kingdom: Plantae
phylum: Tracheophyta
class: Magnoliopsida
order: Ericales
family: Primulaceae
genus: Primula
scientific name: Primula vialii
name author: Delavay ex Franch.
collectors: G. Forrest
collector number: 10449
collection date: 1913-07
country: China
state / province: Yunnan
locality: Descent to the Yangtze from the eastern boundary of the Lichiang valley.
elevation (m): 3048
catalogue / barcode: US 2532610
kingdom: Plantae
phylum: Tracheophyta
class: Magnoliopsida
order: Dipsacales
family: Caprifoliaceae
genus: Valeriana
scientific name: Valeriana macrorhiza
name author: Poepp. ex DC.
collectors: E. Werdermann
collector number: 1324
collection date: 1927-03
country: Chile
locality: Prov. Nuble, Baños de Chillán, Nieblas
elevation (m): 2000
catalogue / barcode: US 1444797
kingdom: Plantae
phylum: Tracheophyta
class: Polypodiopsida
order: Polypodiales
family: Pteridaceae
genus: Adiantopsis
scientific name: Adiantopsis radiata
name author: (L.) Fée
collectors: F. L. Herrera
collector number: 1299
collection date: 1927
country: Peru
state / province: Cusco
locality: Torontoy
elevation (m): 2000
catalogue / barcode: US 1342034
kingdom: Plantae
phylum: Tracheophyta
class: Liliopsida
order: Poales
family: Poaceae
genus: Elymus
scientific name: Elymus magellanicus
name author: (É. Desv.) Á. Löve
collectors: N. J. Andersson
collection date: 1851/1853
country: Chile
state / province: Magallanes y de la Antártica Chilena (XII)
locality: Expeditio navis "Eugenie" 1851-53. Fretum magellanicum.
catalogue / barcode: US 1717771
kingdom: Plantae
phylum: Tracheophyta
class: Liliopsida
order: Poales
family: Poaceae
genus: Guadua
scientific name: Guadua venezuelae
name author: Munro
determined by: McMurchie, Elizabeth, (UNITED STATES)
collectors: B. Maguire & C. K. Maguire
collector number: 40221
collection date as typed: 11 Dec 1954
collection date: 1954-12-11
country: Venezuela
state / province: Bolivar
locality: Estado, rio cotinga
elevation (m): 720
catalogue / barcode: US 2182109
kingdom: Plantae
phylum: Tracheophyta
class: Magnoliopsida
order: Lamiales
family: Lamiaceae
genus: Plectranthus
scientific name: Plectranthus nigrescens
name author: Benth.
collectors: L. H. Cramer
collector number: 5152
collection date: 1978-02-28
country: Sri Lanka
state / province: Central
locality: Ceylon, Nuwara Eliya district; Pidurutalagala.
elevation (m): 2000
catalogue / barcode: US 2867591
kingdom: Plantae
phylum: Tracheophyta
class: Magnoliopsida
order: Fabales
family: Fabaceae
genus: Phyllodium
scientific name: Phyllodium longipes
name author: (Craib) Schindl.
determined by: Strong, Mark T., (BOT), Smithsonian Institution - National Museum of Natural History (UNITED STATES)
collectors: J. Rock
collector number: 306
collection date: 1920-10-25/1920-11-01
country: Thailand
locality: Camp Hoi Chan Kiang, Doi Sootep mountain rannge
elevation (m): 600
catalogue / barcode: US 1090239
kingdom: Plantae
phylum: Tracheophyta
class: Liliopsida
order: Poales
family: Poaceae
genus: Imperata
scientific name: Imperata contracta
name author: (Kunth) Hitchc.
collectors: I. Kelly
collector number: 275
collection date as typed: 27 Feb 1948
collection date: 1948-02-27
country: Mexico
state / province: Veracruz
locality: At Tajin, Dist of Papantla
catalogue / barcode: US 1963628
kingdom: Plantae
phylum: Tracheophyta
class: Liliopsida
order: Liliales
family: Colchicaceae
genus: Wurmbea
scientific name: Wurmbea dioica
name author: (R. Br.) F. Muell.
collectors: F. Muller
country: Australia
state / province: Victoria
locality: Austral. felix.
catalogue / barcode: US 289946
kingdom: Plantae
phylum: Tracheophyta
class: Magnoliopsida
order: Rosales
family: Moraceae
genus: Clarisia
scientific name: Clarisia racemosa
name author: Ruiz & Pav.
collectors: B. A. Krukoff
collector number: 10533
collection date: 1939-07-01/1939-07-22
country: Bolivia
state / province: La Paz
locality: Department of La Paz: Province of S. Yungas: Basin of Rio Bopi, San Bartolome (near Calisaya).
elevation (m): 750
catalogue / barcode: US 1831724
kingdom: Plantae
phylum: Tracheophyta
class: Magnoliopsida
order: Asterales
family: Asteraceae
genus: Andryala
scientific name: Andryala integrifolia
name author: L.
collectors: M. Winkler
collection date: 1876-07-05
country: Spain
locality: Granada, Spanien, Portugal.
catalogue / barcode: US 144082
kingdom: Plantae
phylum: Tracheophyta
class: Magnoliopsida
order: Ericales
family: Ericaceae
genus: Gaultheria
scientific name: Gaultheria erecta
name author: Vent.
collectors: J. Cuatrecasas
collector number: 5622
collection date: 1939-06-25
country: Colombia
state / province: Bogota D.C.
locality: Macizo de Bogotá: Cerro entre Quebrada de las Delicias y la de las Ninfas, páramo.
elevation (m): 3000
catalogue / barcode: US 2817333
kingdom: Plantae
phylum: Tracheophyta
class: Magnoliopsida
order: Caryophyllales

• • • • •

§ EXERCISE PROMPT: Can you give the listing above again, swapping "collectors" for "collected by" and leaving everything else unchanged?

§ OUTPUT FOR THIS EXERCISE:
kingdom: Plantae
phylum: Tracheophyta
class: Magnoliopsida
order: Ericales
family: Primulaceae
genus: Primula
scientific name: Primula vialii
name author: Delavay ex Franch.
collected by: G. Forrest
collector number: 10449
collection date: 1913-07
country: China
state / province: Yunnan
locality: Descent to the Yangtze from the eastern boundary of the Lichiang valley.
elevation (m): 3048
catalogue / barcode: US 2532610
kingdom: Plantae
phylum: Tracheophyta
class: Magnoliopsida
order: Dipsacales
family: Caprifoliaceae
genus: Valeriana
scientific name: Valeriana macrorhiza
name author: Poepp. ex DC.
collected by: E. Werdermann
collector number: 1324
collection date: 1927-03
country: Chile
locality: Prov. Nuble, Baños de Chillán, Nieblas
elevation (m): 2000
catalogue / barcode: US 1444797
kingdom: Plantae
phylum: Tracheophyta
class: Polypodiopsida
order: Polypodiales
family: Pteridaceae
genus: Adiantopsis
scientific name: Adiantopsis radiata
name author: (L.) Fée
collected by: F. L. Herrera
collector number: 1299
collection date: 1927
country: Peru
state / province: Cusco
locality: Torontoy
elevation (m): 2000
catalogue / barcode: US 1342034
kingdom: Plantae
phylum: Tracheophyta
class: Liliopsida
order: Poales
family: Poaceae
genus: Elymus
scientific name: Elymus magellanicus
name author: (É. Desv.) Á. Löve
collected by: N. J. Andersson
collection date: 1851/1853
country: Chile
state / province: Magallanes y de la Antártica Chilena (XII)
locality: Expeditio navis "Eugenie" 1851-53. Fretum magellanicum.
catalogue / barcode: US 1717771
kingdom: Plantae
phylum: Tracheophyta
class: Liliopsida
order: Poales
family: Poaceae
genus: Guadua
scientific name: Guadua venezuelae
name author: Munro
determined by: McMurchie, Elizabeth, (UNITED STATES)
collected by: B. Maguire & C. K. Maguire
collector number: 40221
collection date as typed: 11 Dec 1954
collection date: 1954-12-11
country: Venezuela
state / province: Bolivar
locality: Estado, rio cotinga
elevation (m): 720
catalogue / barcode: US 2182109
kingdom: Plantae
phylum: Tracheophyta
class: Magnoliopsida
order: Lamiales
family: Lamiaceae
genus: Plectranthus
scientific name: Plectranthus nigrescens
name author: Benth.
collected by: L. H. Cramer
collector number: 5152
collection date: 1978-02-28
country: Sri Lanka
state / province: Central
locality: Ceylon, Nuwara Eliya district; Pidurutalagala.
elevation (m): 2000
catalogue / barcode: US 2867591
kingdom: Plantae
phylum: Tracheophyta
class: Magnoliopsida
order: Fabales
family: Fabaceae
genus: Phyllodium
scientific name: Phyllodium longipes
name author: (Craib) Schindl.
determined by: Strong, Mark T., (BOT), Smithsonian Institution - National Museum of Natural History (UNITED STATES)
collected by: J. Rock
collector number: 306
collection date: 1920-10-25/1920-11-01
country: Thailand
locality: Camp Hoi Chan Kiang, Doi Sootep mountain rannge
elevation (m): 600
catalogue / barcode: US 1090239
kingdom: Plantae
phylum: Tracheophyta
class: Liliopsida
order: Poales
family: Poaceae
genus: Imperata
scientific name: Imperata contracta
name author: (Kunth) Hitchc.
collected by: I. Kelly
collector number: 275
collection date as typed: 27 Feb 1948
collection date: 1948-02-27
country: Mexico
state / province: Veracruz
locality: At Tajin, Dist of Papantla
catalogue / barcode: US 1963628
kingdom: Plantae
phylum: Tracheophyta
class: Liliopsida
order: Liliales
family: Colchicaceae
genus: Wurmbea
scientific name: Wurmbea dioica
name author: (R. Br.) F. Muell.
collected by: F. Muller
country: Australia
state / province: Victoria
locality: Austral. felix.
catalogue / barcode: US 289946
kingdom: Plantae
phylum: Tracheophyta
class: Magnoliopsida
order: Rosales
family: Moraceae
genus: Clarisia
scientific name: Clarisia racemosa
name author: Ruiz & Pav.
collected by: B. A. Krukoff
collector number: 10533
collection date: 1939-07-01/1939-07-22
country: Bolivia
state / province: La Paz
locality: Department of La Paz: Province of S. Yungas: Basin of Rio Bopi, San Bartolome (near Calisaya).
elevation (m): 750
catalogue / barcode: US 1831724
kingdom: Plantae
phylum: Tracheophyta
class: Magnoliopsida
order: Asterales
family: Asteraceae
genus: Andryala
scientific name: Andryala integrifolia
name author: L.
collected by: M. Winkler
collection date: 1876-07-05
country: Spain
locality: Granada, Spanien, Portugal.
catalogue / barcode: US 144082
kingdom: Plantae
phylum: Tracheophyta
class: Magnoliopsida
order: Ericales
family: Ericaceae
genus: Gaultheria
scientific name: Gaultheria erecta
name author: Vent.
collected by: J. Cuatrecasas
collector number: 5622
collection date: 1939-06-25
country: Colombia
state / province: Bogota D.C.
locality: Macizo de Bogotá: Cerro entre Quebrada de las Delicias y la de las Ninfas, páramo.
elevation (m): 3000
catalogue / barcode: US 2817333
kingdom: Plantae
phylum: Tracheophyta
class: Magnoliopsida
order: Caryophyllales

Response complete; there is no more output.